The Kendall County Council of Defense will hold a registration day for home defense work. It is possible that our community may never undergo the ravages of war but it is vital that we are ready for all emergencies. Remember Pearl Harbor! Let it not happen here.
County Clerk M. P. Mortenson announced that his office has paid bounties on eight foxes so far this season. Last year the county clerk paid the $3 bounty on 23 foxes.
A record 1,100 participated in the annual meeting of the Kendall County Farm Bureau. A total of 840 were served dinner at noon. R. J. Churchill was elected president.

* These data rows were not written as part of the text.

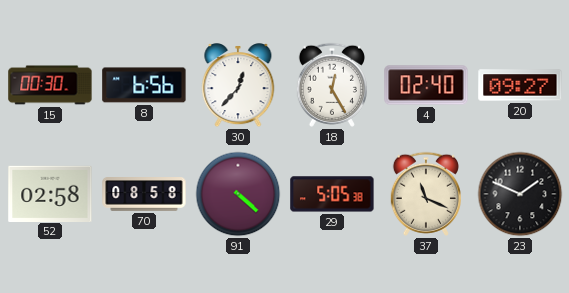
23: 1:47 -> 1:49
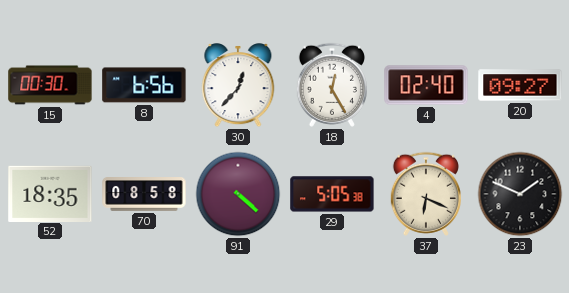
52: 02:58 -> 18:35
37: 11:19 -> 6:19
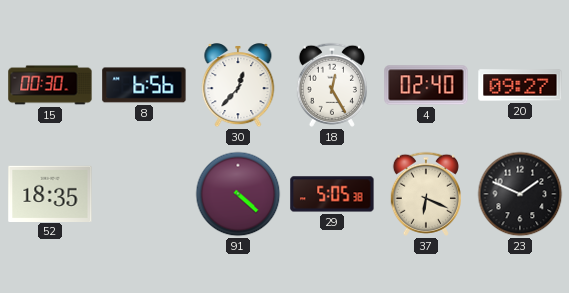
70: 08:58 -> none
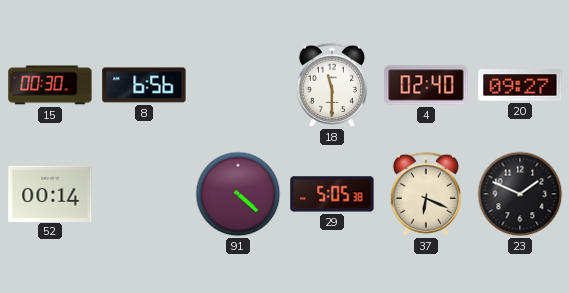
30: 12:37 -> none
18: 12:25 -> 11:30
52: 18:35 -> 00:14
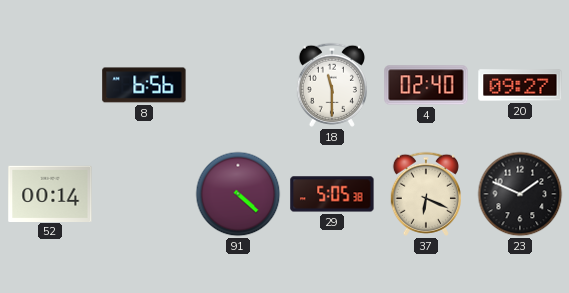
15: 00:30 -> none
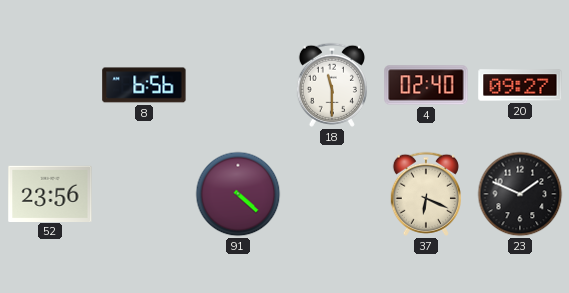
52: 00:14 -> 23:56
29: 5:05 -> none
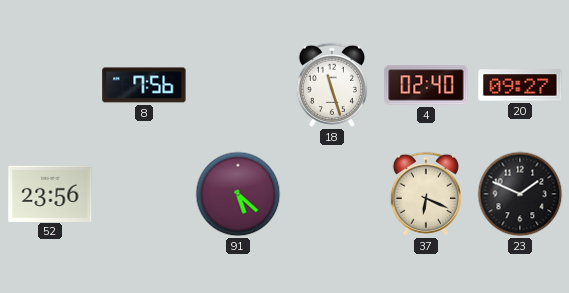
8: 6:56 -> 7:56
18: 11:30 -> 11:27
91: 4:22 -> 5:22
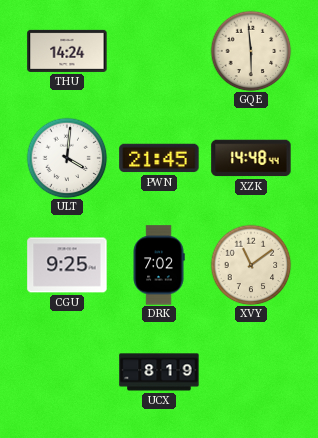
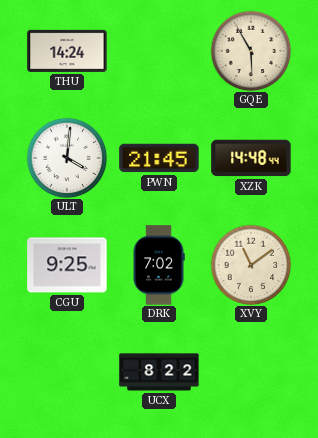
GQE: 5:59 -> 5:55
UCX: 8:19 -> 8:22
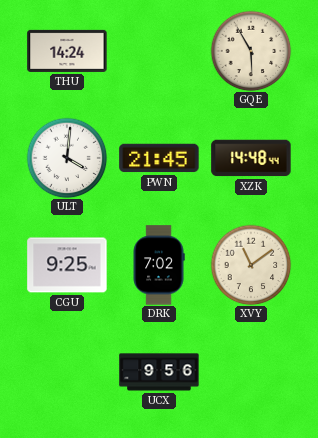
UCX: 8:22 -> 9:56
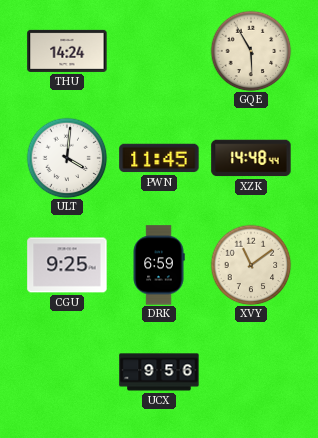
PWN: 21:45 -> 11:45
DRK: 7:02 -> 6:59
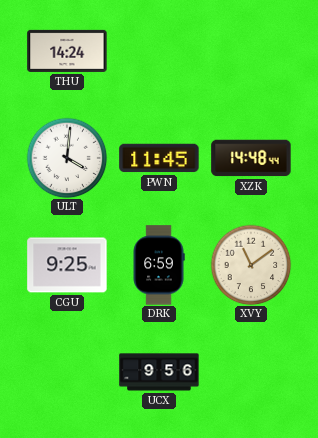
GQE: 5:55 -> none
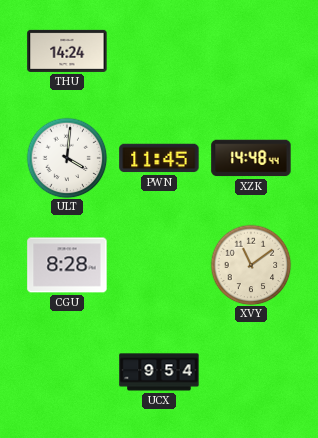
CGU: 9:25 -> 8:28
DRK: 6:59 -> none
UCX: 9:56 -> 9:54
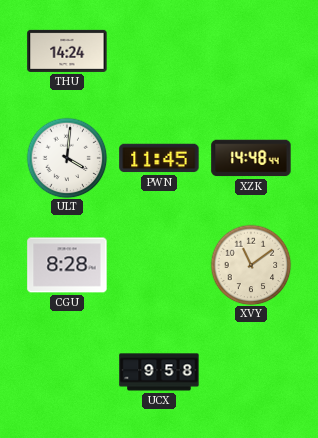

The Yorkville Fire Company will hold a big party next month. It will be a great affair with dancing, cards and a program. Plan to attend this entertainment or at least buy a ticket. The money goes to a good cause and keeps the firefighters in a pleasant mood.
Funeral services were held for Reuben W. Willett, an old Bristol resident and gallant soldier for the Union in the Civil War. He was about 88 years old and laid to rest in Elmwood Cemetery.
The final bronze memorial tablet was placed in the lobby of the courthouse recently through the efforts of the local Woman’s Relief Corp. The final tablet has 43 names of veterans, bringing the number on all the tablets to 1,543. The names are of the men who went from Kendall County to fight in the various wars. The first tablets were installed Aug. 15, 1901 at the cost of $1,000. The ladies raised $145 for this last tablet, with the assistance of the board of supervisors.
Telephone men are busy preparing to move the Oswego exchange in to the new Burkhart building. The Post Office also will move there.
Carl Gabel of Plattville had a nice horse die of pneumonia. Andrew Jager also lost a horse.
The courthouse committee of the board of supervisors, Messrs. G. M. Johnson, J. D. Russell, and I. E. Bennett, had a conference with the electric light plant manager and decided to have the courthouse, sheriff’s residence and jail lighted by electric lamps.
Arthur Day is busy painting scenery for the Dramatic Club of Plattville.
There is a new bell on the Yorkville hose house and it is a fine one for the purpose.
The standard thermometer in front of Nussle’s Store in Millington recorded 36 degrees below zero last Friday morning.
Street lamps? Yes indeed. Oswego now has street lamps. This radical step toward greatness was taken Saturday afternoon when posts were erected at two corners. They are lamps burning naphtha, and are put up for trial.
Mr. Gunsul of Millington has sold his lumber yard to Mr. Thomas Serrine who will continue the business.
On Saturday evening as a gentleman and two ladies were coming over the Bristol bridge in a cutter, the horse took fright and commenced running. At the rise on the Yorkville bridge, the horse bolted and threw the occupants of the cutter out into the snow, and very nearly over the abutment into the river. No one seriously hurt, but the cutter, and that was smashed somewhat.